Inside a test an abstraction User is used for sending specific actions to the runtime client. The helper functions function_call, deploy_contract, etc. eventually lead to the Runtime.apply method call.

For setting usernames during playing with transactions, use default names alice_account, bob_account, eve_dot_alice_account, etc.

Network

TODO: explain the runner here

Chain, Epoch Manager, Runtime and other low level changes

When building new features in the chain, epoch_manager, network, make sure to build new components sufficiently abstract so that they can be tested without relying on other components.

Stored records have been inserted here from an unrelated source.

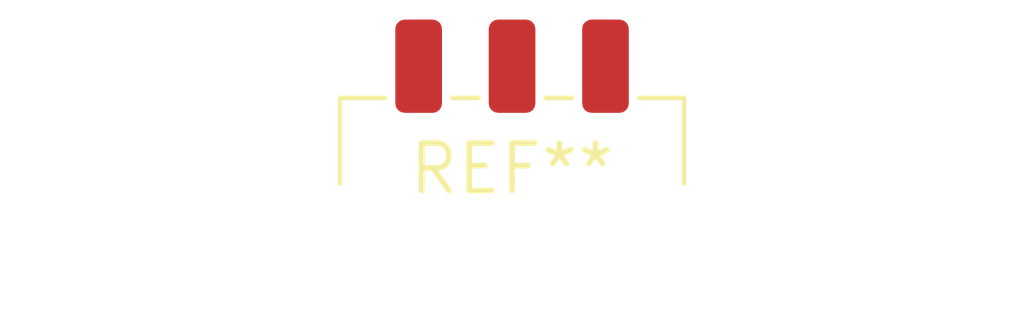
<source format=kicad_pcb>
(kicad_pcb (version 20240108) (generator pcbnew)

  (general
    (thickness 1.6)
  )

  (paper "A4")
  (layers
    (0 "F.Cu" signal)
    (31 "B.Cu" signal)
    (32 "B.Adhes" user "B.Adhesive")
    (33 "F.Adhes" user "F.Adhesive")
    (34 "B.Paste" user)
    (35 "F.Paste" user)
    (36 "B.SilkS" user "B.Silkscreen")
    (37 "F.SilkS" user "F.Silkscreen")
    (38 "B.Mask" user)
    (39 "F.Mask" user)
    (40 "Dwgs.User" user "User.Drawings")
    (41 "Cmts.User" user "User.Comments")
    (42 "Eco1.User" user "User.Eco1")
    (43 "Eco2.User" user "User.Eco2")
    (44 "Edge.Cuts" user)
    (45 "Margin" user)
    (46 "B.CrtYd" user "B.Courtyard")
    (47 "F.CrtYd" user "F.Courtyard")
    (48 "B.Fab" user)
    (49 "F.Fab" user)
    (50 "User.1" user)
    (51 "User.2" user)
    (52 "User.3" user)
    (53 "User.4" user)
    (54 "User.5" user)
    (55 "User.6" user)
    (56 "User.7" user)
    (57 "User.8" user)
    (58 "User.9" user)
  )

  (setup
    (pad_to_mask_clearance 0)
    (pcbplotparams
      (layerselection 0x00010fc_ffffffff)
      (plot_on_all_layers_selection 0x0000000_00000000)
      (disableapertmacros false)
      (usegerberextensions false)
      (usegerberattributes false)
      (usegerberadvancedattributes false)
      (creategerberjobfile false)
      (dashed_line_dash_ratio 12.000000)
      (dashed_line_gap_ratio 3.000000)
      (svgprecision 4)
      (plotframeref false)
      (viasonmask false)
      (mode 1)
      (useauxorigin false)
      (hpglpennumber 1)
      (hpglpenspeed 20)
      (hpglpendiameter 15.000000)
      (dxfpolygonmode false)
      (dxfimperialunits false)
      (dxfusepcbnewfont false)
      (psnegative false)
      (psa4output false)
      (plotreference false)
      (plotvalue false)
      (plotinvisibletext false)
      (sketchpadsonfab false)
      (subtractmaskfromsilk false)
      (outputformat 1)
      (mirror false)
      (drillshape 1)
      (scaleselection 1)
      (outputdirectory "")
    )
  )

  (net 0 "")

  (footprint "SW_SPDT_CK_JS102011SAQN" (layer "F.Cu") (at 0 0))

)

</source>
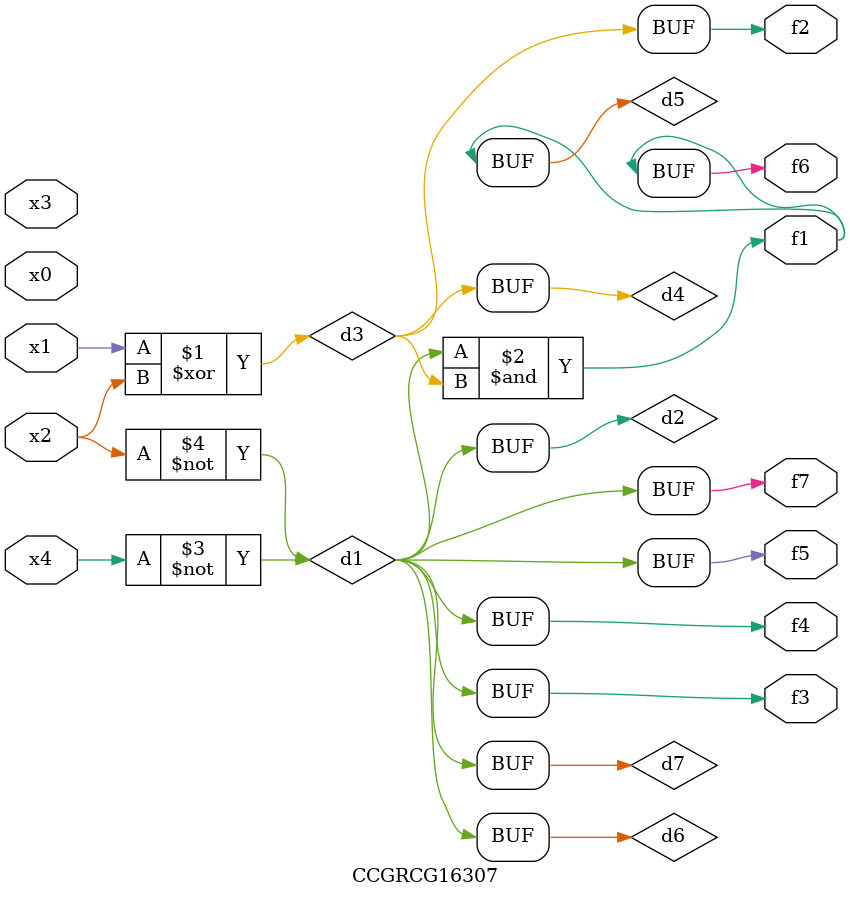
<source format=v>
module CCGRCG16307(
	input x0, x1, x2, x3, x4,
	output f1, f2, f3, f4, f5, f6, f7
);

	wire d1, d2, d3, d4, d5, d6, d7;

	not (d1, x4);
	not (d2, x2);
	xor (d3, x1, x2);
	buf (d4, d3);
	and (d5, d1, d3);
	buf (d6, d1, d2);
	buf (d7, d2);
	assign f1 = d5;
	assign f2 = d4;
	assign f3 = d7;
	assign f4 = d7;
	assign f5 = d7;
	assign f6 = d5;
	assign f7 = d7;
endmodule

</source>
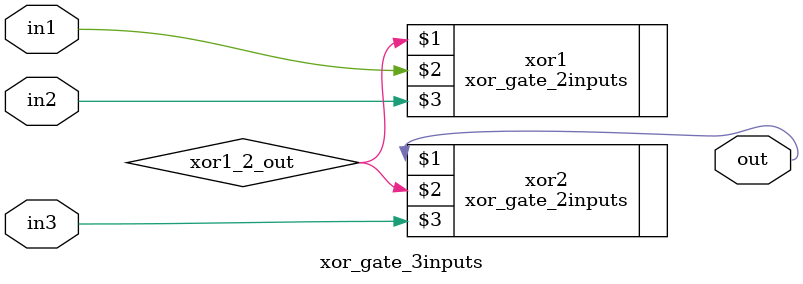
<source format=v>
module xor_gate_3inputs(out,in1,in2,in3);
output out;
input in1,in2,in3;
wire xor1_2_out;
xor_gate_2inputs xor1(xor1_2_out,in1,in2);
xor_gate_2inputs xor2(out,xor1_2_out,in3);
endmodule
//14
</source>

For example, see tests for doomslug here, for network cache here, or for promises in runtime here.

Python tests

See this page for a detailed coverage of how to write a python test.

We have a python library that allows one to create and run python tests.

To run python tests, from the nearcore repo the first time do the following:

cd pytest
virtualenv . --python=python3
pip install -r requirements.txt
. .env/bin/activate
python tests/sanity/block_production.py

After the first time:

cd pytest
. .env/bin/activate
python tests/sanity/block_production.py

Use pytest/tests/sanity/block_production.py as the basic example of starting a cluster with multiple nodes, and doing RPC calls.

See pytest/tests/sanity/deploy_call_smart_contract.py to see how contracts can be deployed, or transactions called.

See pytest/tests/sanity/staking1.py to see how staking transactions can be issued

See pytest/tests/sanity/state_sync.py to see how to delay the launch of the whole cluster by using init_cluster instead of start_cluster, and then launching nodes manually.

Enabling adversarial behavior

To allow testing adversarial behavior, or generally behaviors that a node should not normally exercise, we have certain features in the code decorated with #[cfg(feature="adversarial")]. The binary normally is compiled with the feature disabled, and when compiled with the feature enabled, it traces a warning on launch.

The nightly runner runs all the python tests against the binary compiled with the feature enabled, and thus the python tests can make the binary perform actions that it normally would not perform.

The actions can include lying about the known chain height, producing multiple blocks for the same height, or disabling doomslug.

See all the tests under pytest/tests/adversarial for the examples.